> **Problem to solve**:
Report the lines of the material that carry the string "Matrix".

> **Records**:
+ + +

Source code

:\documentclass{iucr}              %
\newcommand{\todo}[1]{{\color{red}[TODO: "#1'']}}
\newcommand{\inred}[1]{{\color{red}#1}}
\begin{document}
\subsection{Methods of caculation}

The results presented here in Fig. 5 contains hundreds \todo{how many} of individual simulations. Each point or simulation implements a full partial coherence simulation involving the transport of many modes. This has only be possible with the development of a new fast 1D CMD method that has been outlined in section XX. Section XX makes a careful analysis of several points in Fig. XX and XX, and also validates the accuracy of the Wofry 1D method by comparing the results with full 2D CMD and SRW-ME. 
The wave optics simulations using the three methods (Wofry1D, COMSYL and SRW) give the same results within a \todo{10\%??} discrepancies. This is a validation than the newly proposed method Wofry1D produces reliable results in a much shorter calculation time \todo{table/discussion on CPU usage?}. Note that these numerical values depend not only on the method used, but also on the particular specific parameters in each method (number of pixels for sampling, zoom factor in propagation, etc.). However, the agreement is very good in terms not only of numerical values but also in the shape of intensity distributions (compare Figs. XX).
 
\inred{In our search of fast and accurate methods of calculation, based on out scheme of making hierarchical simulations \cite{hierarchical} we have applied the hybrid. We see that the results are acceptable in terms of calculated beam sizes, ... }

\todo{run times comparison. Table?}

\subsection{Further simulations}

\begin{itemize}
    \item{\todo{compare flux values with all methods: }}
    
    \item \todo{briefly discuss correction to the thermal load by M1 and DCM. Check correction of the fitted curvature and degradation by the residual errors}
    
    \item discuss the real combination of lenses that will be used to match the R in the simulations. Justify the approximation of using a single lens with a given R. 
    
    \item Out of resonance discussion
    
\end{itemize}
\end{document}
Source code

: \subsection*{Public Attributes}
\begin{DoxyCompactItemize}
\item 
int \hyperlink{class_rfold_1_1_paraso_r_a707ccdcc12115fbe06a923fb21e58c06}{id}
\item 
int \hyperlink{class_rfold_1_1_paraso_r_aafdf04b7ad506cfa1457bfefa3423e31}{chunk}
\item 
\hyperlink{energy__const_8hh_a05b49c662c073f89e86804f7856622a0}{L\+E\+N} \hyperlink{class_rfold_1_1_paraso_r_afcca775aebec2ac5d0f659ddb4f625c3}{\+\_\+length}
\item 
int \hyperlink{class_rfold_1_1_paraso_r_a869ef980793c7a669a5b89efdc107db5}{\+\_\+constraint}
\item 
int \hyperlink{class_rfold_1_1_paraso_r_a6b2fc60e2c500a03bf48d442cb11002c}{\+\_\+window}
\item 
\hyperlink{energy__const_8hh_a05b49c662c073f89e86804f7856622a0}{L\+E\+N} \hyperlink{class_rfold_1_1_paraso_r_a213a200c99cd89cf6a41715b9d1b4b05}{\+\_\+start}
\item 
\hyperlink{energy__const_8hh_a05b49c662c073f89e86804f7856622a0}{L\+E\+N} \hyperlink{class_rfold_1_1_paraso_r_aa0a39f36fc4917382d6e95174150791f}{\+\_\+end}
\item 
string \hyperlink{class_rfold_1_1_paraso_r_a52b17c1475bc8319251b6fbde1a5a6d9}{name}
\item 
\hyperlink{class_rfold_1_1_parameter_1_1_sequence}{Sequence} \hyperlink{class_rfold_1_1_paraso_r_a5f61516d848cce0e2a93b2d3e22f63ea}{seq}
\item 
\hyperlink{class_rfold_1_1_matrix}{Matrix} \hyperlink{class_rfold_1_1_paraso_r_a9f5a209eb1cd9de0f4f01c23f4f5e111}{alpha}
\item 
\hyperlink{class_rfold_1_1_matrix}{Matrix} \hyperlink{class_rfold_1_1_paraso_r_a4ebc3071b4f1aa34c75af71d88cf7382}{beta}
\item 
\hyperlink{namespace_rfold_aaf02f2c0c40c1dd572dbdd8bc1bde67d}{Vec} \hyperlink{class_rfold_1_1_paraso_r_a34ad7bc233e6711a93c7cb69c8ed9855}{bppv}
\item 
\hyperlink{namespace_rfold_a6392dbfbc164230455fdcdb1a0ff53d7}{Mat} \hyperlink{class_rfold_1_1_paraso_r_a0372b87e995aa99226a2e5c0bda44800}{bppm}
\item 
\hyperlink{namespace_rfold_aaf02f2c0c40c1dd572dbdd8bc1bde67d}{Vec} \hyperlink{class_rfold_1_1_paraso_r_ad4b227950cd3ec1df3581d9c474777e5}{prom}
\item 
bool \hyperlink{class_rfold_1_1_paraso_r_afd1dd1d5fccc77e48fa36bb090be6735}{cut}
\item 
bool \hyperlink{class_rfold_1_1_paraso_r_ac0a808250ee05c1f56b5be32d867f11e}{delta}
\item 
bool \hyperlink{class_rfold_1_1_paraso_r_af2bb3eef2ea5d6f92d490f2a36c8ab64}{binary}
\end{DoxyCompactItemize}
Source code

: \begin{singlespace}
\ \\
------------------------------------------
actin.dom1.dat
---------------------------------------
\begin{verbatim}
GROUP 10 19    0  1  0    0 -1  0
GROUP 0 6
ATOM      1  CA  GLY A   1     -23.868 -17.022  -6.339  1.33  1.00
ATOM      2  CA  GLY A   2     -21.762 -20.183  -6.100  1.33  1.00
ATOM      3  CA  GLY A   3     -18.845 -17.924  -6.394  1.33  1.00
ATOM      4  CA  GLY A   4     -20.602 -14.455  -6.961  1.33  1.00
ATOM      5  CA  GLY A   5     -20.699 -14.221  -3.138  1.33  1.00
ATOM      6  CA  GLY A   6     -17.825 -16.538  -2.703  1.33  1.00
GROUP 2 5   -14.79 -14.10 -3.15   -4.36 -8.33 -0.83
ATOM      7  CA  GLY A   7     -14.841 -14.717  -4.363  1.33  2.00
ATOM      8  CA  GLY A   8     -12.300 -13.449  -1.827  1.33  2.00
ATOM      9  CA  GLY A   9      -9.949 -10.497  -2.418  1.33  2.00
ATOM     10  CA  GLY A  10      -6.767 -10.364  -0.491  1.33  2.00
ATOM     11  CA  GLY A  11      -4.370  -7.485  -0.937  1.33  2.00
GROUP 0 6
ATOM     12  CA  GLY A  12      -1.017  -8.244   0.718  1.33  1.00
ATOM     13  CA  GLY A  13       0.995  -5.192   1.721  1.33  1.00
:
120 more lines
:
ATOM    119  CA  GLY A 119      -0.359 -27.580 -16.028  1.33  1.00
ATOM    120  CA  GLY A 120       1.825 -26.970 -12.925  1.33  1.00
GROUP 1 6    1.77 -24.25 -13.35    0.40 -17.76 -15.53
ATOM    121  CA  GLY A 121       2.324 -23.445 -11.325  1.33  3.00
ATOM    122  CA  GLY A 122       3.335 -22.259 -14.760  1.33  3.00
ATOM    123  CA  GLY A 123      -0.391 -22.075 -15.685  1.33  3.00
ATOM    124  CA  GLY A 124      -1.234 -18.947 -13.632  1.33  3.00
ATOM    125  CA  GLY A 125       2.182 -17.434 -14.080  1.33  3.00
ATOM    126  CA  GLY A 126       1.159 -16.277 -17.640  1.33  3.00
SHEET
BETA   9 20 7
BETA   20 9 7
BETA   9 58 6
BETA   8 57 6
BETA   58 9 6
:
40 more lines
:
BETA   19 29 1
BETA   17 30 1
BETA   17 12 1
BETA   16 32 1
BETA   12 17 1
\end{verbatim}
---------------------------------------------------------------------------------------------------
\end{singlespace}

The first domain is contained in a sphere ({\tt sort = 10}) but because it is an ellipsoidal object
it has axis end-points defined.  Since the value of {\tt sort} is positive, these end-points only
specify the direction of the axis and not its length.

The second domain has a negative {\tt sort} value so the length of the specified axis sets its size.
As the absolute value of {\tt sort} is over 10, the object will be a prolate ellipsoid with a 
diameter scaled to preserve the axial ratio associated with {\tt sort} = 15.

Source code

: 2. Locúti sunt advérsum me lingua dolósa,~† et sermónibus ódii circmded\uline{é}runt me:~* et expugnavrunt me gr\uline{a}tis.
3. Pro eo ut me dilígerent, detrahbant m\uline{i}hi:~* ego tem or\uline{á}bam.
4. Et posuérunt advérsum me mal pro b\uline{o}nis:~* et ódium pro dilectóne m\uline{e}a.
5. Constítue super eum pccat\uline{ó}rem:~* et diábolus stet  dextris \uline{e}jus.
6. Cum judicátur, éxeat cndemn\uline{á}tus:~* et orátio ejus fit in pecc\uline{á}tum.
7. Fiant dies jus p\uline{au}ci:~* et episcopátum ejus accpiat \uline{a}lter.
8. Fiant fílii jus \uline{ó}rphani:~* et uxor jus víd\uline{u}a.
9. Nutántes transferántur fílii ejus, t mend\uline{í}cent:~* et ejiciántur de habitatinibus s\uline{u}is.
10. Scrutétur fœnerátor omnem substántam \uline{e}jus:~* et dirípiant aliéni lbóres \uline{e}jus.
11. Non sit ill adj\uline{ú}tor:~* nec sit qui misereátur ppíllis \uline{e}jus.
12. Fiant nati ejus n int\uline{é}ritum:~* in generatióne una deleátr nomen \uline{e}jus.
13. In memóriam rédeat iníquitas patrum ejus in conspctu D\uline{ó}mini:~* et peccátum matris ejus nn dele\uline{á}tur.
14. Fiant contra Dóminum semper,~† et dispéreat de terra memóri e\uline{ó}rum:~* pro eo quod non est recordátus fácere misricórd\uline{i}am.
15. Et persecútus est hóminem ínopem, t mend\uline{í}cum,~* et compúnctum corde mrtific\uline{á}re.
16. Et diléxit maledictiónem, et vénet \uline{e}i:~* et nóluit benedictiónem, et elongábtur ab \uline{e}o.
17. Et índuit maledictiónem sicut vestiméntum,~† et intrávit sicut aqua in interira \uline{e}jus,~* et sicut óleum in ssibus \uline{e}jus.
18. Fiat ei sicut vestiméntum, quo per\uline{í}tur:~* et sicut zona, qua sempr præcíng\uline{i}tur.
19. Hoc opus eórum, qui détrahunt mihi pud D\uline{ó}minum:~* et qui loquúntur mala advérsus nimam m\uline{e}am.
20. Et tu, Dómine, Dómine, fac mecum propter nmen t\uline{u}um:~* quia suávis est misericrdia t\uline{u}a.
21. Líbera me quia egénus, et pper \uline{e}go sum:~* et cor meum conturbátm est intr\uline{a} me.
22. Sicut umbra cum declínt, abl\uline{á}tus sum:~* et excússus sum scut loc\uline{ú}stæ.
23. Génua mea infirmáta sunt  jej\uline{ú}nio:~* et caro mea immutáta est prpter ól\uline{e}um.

+ + +

> **Exercise solution**:
\hyperlink{class_rfold_1_1_matrix}{Matrix} \hyperlink{class_rfold_1_1_paraso_r_a9f5a209eb1cd9de0f4f01c23f4f5e111}{alpha}
\hyperlink{class_rfold_1_1_matrix}{Matrix} \hyperlink{class_rfold_1_1_paraso_r_a4ebc3071b4f1aa34c75af71d88cf7382}{beta}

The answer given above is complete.